Your task — Print every line of the records below unchanged and in the same order.
++++++++++
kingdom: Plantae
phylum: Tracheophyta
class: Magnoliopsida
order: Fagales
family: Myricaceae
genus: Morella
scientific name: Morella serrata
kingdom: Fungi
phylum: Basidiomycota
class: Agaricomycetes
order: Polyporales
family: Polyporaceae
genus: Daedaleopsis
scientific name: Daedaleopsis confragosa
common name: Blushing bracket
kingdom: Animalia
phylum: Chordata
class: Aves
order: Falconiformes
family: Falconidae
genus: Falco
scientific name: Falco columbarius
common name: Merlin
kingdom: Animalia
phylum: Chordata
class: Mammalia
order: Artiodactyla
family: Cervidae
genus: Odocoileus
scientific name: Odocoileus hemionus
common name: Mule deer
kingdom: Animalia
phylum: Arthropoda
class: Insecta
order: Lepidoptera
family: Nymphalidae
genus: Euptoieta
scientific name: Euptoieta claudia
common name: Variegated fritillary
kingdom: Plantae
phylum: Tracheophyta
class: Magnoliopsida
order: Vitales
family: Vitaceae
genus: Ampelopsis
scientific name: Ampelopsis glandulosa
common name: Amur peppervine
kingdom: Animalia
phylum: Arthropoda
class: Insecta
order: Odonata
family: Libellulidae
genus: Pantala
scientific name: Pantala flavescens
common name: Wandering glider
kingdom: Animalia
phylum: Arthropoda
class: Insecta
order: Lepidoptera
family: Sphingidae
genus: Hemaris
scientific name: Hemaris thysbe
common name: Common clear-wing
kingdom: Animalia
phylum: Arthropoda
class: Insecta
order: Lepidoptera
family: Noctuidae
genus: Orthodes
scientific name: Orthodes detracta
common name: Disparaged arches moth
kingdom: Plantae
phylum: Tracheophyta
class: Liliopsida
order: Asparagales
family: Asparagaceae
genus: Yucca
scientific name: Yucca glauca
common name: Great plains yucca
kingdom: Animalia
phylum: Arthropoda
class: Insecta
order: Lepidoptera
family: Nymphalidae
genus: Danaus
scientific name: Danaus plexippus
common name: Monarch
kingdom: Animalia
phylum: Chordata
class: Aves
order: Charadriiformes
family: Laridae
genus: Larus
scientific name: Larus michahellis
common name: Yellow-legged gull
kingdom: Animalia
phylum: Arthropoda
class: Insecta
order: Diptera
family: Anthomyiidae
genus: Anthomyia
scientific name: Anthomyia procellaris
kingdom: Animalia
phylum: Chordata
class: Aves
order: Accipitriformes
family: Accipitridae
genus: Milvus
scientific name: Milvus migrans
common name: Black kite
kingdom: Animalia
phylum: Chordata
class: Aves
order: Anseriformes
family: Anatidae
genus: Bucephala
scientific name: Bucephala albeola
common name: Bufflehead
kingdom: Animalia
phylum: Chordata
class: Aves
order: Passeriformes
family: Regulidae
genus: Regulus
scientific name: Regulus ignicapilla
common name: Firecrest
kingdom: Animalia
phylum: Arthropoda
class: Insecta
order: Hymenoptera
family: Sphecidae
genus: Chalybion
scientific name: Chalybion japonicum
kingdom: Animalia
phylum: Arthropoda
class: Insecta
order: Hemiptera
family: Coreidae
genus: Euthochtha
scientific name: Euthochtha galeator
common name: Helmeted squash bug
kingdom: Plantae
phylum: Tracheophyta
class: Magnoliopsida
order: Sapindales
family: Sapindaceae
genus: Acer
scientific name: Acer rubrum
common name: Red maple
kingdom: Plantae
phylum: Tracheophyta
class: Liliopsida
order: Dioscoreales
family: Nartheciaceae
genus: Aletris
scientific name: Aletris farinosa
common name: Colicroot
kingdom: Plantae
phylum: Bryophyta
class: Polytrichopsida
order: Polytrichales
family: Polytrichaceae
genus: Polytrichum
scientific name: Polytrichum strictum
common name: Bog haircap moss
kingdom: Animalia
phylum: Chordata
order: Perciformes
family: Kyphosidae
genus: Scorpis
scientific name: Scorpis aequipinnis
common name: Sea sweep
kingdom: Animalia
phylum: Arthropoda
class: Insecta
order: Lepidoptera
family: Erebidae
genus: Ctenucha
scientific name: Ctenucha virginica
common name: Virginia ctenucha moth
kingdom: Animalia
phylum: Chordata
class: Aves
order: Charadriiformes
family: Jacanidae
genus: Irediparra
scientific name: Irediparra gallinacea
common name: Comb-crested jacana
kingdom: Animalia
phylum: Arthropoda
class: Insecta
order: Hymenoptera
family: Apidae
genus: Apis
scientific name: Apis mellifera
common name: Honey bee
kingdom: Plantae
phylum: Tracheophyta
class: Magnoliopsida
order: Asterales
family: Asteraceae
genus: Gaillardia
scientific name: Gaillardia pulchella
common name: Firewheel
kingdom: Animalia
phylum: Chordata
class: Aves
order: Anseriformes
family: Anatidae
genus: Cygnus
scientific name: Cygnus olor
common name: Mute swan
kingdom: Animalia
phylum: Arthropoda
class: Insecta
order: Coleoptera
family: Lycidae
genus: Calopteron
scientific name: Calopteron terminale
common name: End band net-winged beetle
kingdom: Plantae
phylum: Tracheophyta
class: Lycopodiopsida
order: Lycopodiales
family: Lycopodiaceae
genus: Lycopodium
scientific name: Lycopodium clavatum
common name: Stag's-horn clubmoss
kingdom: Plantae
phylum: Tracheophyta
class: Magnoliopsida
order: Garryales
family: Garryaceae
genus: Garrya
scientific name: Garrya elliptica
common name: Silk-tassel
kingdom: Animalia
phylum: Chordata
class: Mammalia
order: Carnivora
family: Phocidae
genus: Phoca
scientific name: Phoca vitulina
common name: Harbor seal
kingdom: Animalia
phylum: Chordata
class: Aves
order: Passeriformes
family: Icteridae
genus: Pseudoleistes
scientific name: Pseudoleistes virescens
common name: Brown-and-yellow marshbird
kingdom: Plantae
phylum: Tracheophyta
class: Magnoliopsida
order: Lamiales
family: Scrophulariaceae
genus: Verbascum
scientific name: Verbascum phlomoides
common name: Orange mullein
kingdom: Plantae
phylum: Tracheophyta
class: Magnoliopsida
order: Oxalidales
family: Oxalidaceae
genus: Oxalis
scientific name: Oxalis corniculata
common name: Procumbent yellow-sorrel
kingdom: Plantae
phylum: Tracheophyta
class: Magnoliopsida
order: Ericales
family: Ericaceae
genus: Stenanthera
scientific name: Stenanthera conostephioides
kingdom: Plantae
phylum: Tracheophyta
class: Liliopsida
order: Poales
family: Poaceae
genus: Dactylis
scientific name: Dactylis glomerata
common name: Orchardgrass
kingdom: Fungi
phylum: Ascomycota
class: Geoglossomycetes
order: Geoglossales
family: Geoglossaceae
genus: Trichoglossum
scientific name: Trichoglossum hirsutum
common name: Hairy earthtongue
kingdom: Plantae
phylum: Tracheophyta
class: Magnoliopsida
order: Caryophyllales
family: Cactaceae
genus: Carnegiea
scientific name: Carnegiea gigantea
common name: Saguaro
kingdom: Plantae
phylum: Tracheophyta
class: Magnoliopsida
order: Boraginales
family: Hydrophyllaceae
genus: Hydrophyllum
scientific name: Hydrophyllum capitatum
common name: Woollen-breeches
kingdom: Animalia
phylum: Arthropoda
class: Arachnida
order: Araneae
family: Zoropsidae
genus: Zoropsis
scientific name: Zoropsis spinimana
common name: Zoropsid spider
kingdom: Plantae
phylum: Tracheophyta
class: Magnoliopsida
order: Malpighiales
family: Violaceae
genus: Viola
++++++++++
Full output —
kingdom: Plantae
phylum: Tracheophyta
class: Magnoliopsida
order: Fagales
family: Myricaceae
genus: Morella
scientific name: Morella serrata
kingdom: Fungi
phylum: Basidiomycota
class: Agaricomycetes
order: Polyporales
family: Polyporaceae
genus: Daedaleopsis
scientific name: Daedaleopsis confragosa
common name: Blushing bracket
kingdom: Animalia
phylum: Chordata
class: Aves
order: Falconiformes
family: Falconidae
genus: Falco
scientific name: Falco columbarius
common name: Merlin
kingdom: Animalia
phylum: Chordata
class: Mammalia
order: Artiodactyla
family: Cervidae
genus: Odocoileus
scientific name: Odocoileus hemionus
common name: Mule deer
kingdom: Animalia
phylum: Arthropoda
class: Insecta
order: Lepidoptera
family: Nymphalidae
genus: Euptoieta
scientific name: Euptoieta claudia
common name: Variegated fritillary
kingdom: Plantae
phylum: Tracheophyta
class: Magnoliopsida
order: Vitales
family: Vitaceae
genus: Ampelopsis
scientific name: Ampelopsis glandulosa
common name: Amur peppervine
kingdom: Animalia
phylum: Arthropoda
class: Insecta
order: Odonata
family: Libellulidae
genus: Pantala
scientific name: Pantala flavescens
common name: Wandering glider
kingdom: Animalia
phylum: Arthropoda
class: Insecta
order: Lepidoptera
family: Sphingidae
genus: Hemaris
scientific name: Hemaris thysbe
common name: Common clear-wing
kingdom: Animalia
phylum: Arthropoda
class: Insecta
order: Lepidoptera
family: Noctuidae
genus: Orthodes
scientific name: Orthodes detracta
common name: Disparaged arches moth
kingdom: Plantae
phylum: Tracheophyta
class: Liliopsida
order: Asparagales
family: Asparagaceae
genus: Yucca
scientific name: Yucca glauca
common name: Great plains yucca
kingdom: Animalia
phylum: Arthropoda
class: Insecta
order: Lepidoptera
family: Nymphalidae
genus: Danaus
scientific name: Danaus plexippus
common name: Monarch
kingdom: Animalia
phylum: Chordata
class: Aves
order: Charadriiformes
family: Laridae
genus: Larus
scientific name: Larus michahellis
common name: Yellow-legged gull
kingdom: Animalia
phylum: Arthropoda
class: Insecta
order: Diptera
family: Anthomyiidae
genus: Anthomyia
scientific name: Anthomyia procellaris
kingdom: Animalia
phylum: Chordata
class: Aves
order: Accipitriformes
family: Accipitridae
genus: Milvus
scientific name: Milvus migrans
common name: Black kite
kingdom: Animalia
phylum: Chordata
class: Aves
order: Anseriformes
family: Anatidae
genus: Bucephala
scientific name: Bucephala albeola
common name: Bufflehead
kingdom: Animalia
phylum: Chordata
class: Aves
order: Passeriformes
family: Regulidae
genus: Regulus
scientific name: Regulus ignicapilla
common name: Firecrest
kingdom: Animalia
phylum: Arthropoda
class: Insecta
order: Hymenoptera
family: Sphecidae
genus: Chalybion
scientific name: Chalybion japonicum
kingdom: Animalia
phylum: Arthropoda
class: Insecta
order: Hemiptera
family: Coreidae
genus: Euthochtha
scientific name: Euthochtha galeator
common name: Helmeted squash bug
kingdom: Plantae
phylum: Tracheophyta
class: Magnoliopsida
order: Sapindales
family: Sapindaceae
genus: Acer
scientific name: Acer rubrum
common name: Red maple
kingdom: Plantae
phylum: Tracheophyta
class: Liliopsida
order: Dioscoreales
family: Nartheciaceae
genus: Aletris
scientific name: Aletris farinosa
common name: Colicroot
kingdom: Plantae
phylum: Bryophyta
class: Polytrichopsida
order: Polytrichales
family: Polytrichaceae
genus: Polytrichum
scientific name: Polytrichum strictum
common name: Bog haircap moss
kingdom: Animalia
phylum: Chordata
order: Perciformes
family: Kyphosidae
genus: Scorpis
scientific name: Scorpis aequipinnis
common name: Sea sweep
kingdom: Animalia
phylum: Arthropoda
class: Insecta
order: Lepidoptera
family: Erebidae
genus: Ctenucha
scientific name: Ctenucha virginica
common name: Virginia ctenucha moth
kingdom: Animalia
phylum: Chordata
class: Aves
order: Charadriiformes
family: Jacanidae
genus: Irediparra
scientific name: Irediparra gallinacea
common name: Comb-crested jacana
kingdom: Animalia
phylum: Arthropoda
class: Insecta
order: Hymenoptera
family: Apidae
genus: Apis
scientific name: Apis mellifera
common name: Honey bee
kingdom: Plantae
phylum: Tracheophyta
class: Magnoliopsida
order: Asterales
family: Asteraceae
genus: Gaillardia
scientific name: Gaillardia pulchella
common name: Firewheel
kingdom: Animalia
phylum: Chordata
class: Aves
order: Anseriformes
family: Anatidae
genus: Cygnus
scientific name: Cygnus olor
common name: Mute swan
kingdom: Animalia
phylum: Arthropoda
class: Insecta
order: Coleoptera
family: Lycidae
genus: Calopteron
scientific name: Calopteron terminale
common name: End band net-winged beetle
kingdom: Plantae
phylum: Tracheophyta
class: Lycopodiopsida
order: Lycopodiales
family: Lycopodiaceae
genus: Lycopodium
scientific name: Lycopodium clavatum
common name: Stag's-horn clubmoss
kingdom: Plantae
phylum: Tracheophyta
class: Magnoliopsida
order: Garryales
family: Garryaceae
genus: Garrya
scientific name: Garrya elliptica
common name: Silk-tassel
kingdom: Animalia
phylum: Chordata
class: Mammalia
order: Carnivora
family: Phocidae
genus: Phoca
scientific name: Phoca vitulina
common name: Harbor seal
kingdom: Animalia
phylum: Chordata
class: Aves
order: Passeriformes
family: Icteridae
genus: Pseudoleistes
scientific name: Pseudoleistes virescens
common name: Brown-and-yellow marshbird
kingdom: Plantae
phylum: Tracheophyta
class: Magnoliopsida
order: Lamiales
family: Scrophulariaceae
genus: Verbascum
scientific name: Verbascum phlomoides
common name: Orange mullein
kingdom: Plantae
phylum: Tracheophyta
class: Magnoliopsida
order: Oxalidales
family: Oxalidaceae
genus: Oxalis
scientific name: Oxalis corniculata
common name: Procumbent yellow-sorrel
kingdom: Plantae
phylum: Tracheophyta
class: Magnoliopsida
order: Ericales
family: Ericaceae
genus: Stenanthera
scientific name: Stenanthera conostephioides
kingdom: Plantae
phylum: Tracheophyta
class: Liliopsida
order: Poales
family: Poaceae
genus: Dactylis
scientific name: Dactylis glomerata
common name: Orchardgrass
kingdom: Fungi
phylum: Ascomycota
class: Geoglossomycetes
order: Geoglossales
family: Geoglossaceae
genus: Trichoglossum
scientific name: Trichoglossum hirsutum
common name: Hairy earthtongue
kingdom: Plantae
phylum: Tracheophyta
class: Magnoliopsida
order: Caryophyllales
family: Cactaceae
genus: Carnegiea
scientific name: Carnegiea gigantea
common name: Saguaro
kingdom: Plantae
phylum: Tracheophyta
class: Magnoliopsida
order: Boraginales
family: Hydrophyllaceae
genus: Hydrophyllum
scientific name: Hydrophyllum capitatum
common name: Woollen-breeches
kingdom: Animalia
phylum: Arthropoda
class: Arachnida
order: Araneae
family: Zoropsidae
genus: Zoropsis
scientific name: Zoropsis spinimana
common name: Zoropsid spider
kingdom: Plantae
phylum: Tracheophyta
class: Magnoliopsida
order: Malpighiales
family: Violaceae
genus: Viola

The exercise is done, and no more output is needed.